Ökonom von Weizsäcker erwartet mehr Wettbewerb
Eon erhält Unterstützung für Ruhrgas-Übernahme

Die Düsseldorfer Eon AG hat für die geplante Mehrheitsübernahme der Essener Ruhrgas AG prominenten Beistand erhalten. Nach Ansicht des Kölner Ökonomieprofessors Carl Christian von Weizsäcker bringt die Übernahme gesamtwirtschaftlich gesehen Vorteile.

DÜSSELDORF. Eine Ministererlaubnis für den Deal sei gesamtwirtschaftlich sogar ohne Auflagen gerechtfertigt; sie steigere die Effizienz. Eon hat eine Ministererlaubnis für die Genehmigung beantragt, nachdem das Bundeskartellamt die Übernahme untersagt hatte. Die Bonner Wettbewerbshüter kritisierten, dass Eon hierdurch eine marktbeherrschende Stellung auf den Strom- und Gasmärkten Deutschlands gewinne.

In seinem Gutachten im Auftrag der Eon kommt der Kölner Wettbewerbsexperte dagegen zum Ergebnis, dass durch die Entflechtung der Aktionärsstruktur der Ruhrgas Konkurrenzkräfte freigesetzt und wichtige Impulse für internationale Investitionen in der Gasbeschaffung ausgelöst werden. Erst nach der Trennung von ihren Ölaktionären BP, Shell und Esso könne die Ruhrgas den Spielraum gewinnen, der nachhaltige internationale Wettbewerbsfähigkeit garantiere. Von Weizsäckers Fazit: Die Fusion Eon/Ruhrgas diene der Wahrnehmung deutscher Interessen bei der Bezugssicherung der Wachstumsenergie Erdgas. Bis 2020 sollen sich Deutschlands Erdgasimporte verdoppeln, heißt es.

Der Essener Energieprofessor Dieter Schmitt begrüßte Weizsäckers "dynamischen Ansatz", weil der renommierte Ökonom den globalen Aspekt des Wettbewerbs auf den Energiemärkten berücksichtige. Das Kartellamt war bei seiner Prüfung von nationalen und sogar regionalen Märkten ausgegangen.

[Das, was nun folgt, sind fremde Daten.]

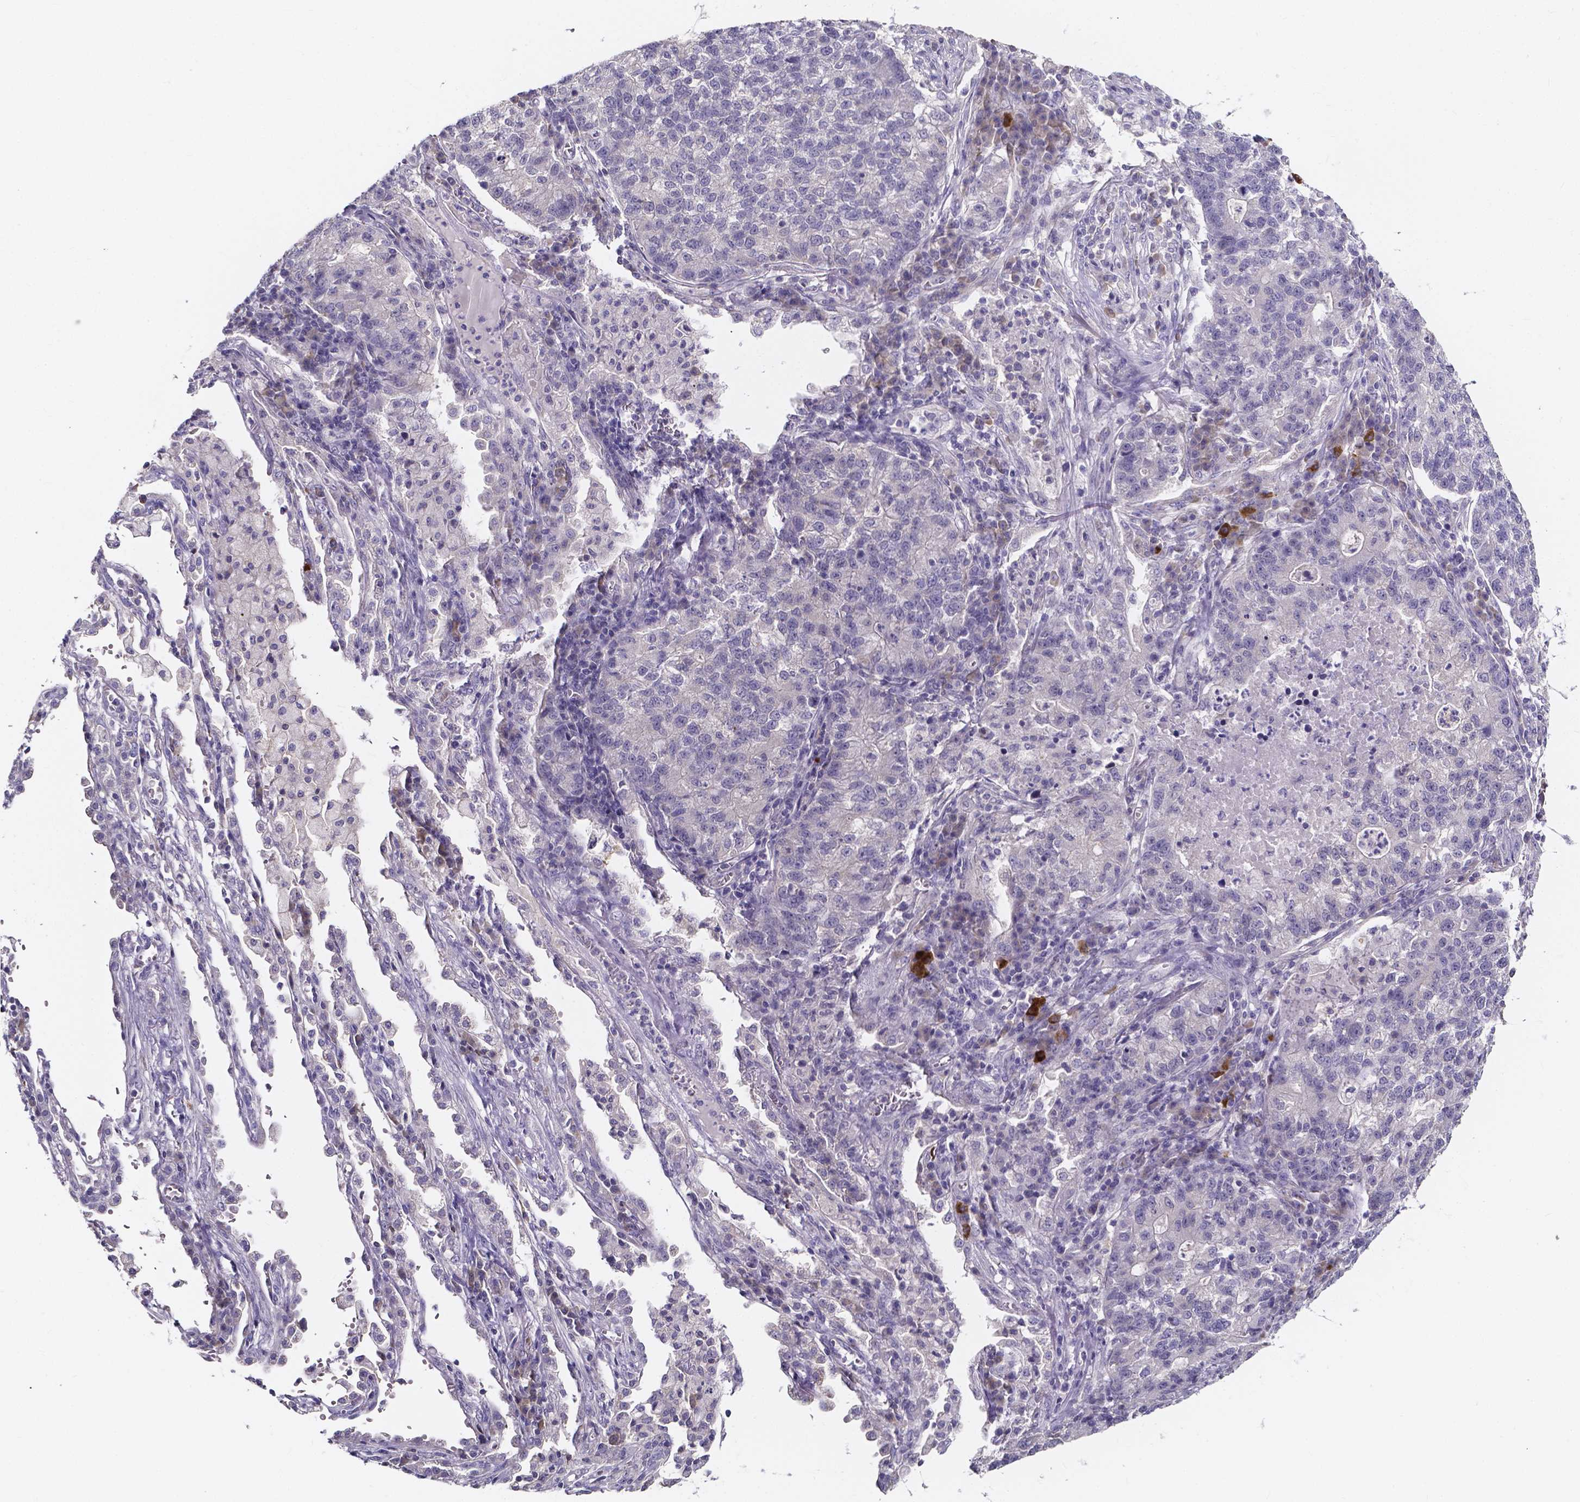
{"staining": {"intensity": "negative", "quantity": "none", "location": "none"}, "tissue": "lung cancer", "cell_type": "Tumor cells", "image_type": "cancer", "snomed": [{"axis": "morphology", "description": "Adenocarcinoma, NOS"}, {"axis": "topography", "description": "Lung"}], "caption": "This image is of adenocarcinoma (lung) stained with immunohistochemistry to label a protein in brown with the nuclei are counter-stained blue. There is no positivity in tumor cells.", "gene": "SPOCD1", "patient": {"sex": "male", "age": 57}}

Die Argumentation des Kölner Professors, von 1989 bis 1998 Vorsitzender der Monopolkommission, besitzt besonderes Gewicht. Das Gutachten liegt sowohl dem Wirtschaftsministerium als auch der Monopolkommission vor, die bis 13. Mai die Konsequenzen des Deals prüft. Am Freitag veranstalten die Kommissare eine Anhörung, von Weizsäcker wird das Gutachtens hier erläutern.

Der Professor, Direktor des Energiewirtschaftlichen Instituts an der Universität Köln, ist überzeugt, dass die Weichen für europaweiten Wettbewerb in der Energieversorgung unwiderruflich gestellt sind. Der relevante Markt könne nicht mehr auf Deutschland begrenzt werden, sagte von Weizsäcker dem Handelsblatt. Durch die Liberalisierung entstehe ein europäischer Gasmarkt und ein europäischer Strommarkt.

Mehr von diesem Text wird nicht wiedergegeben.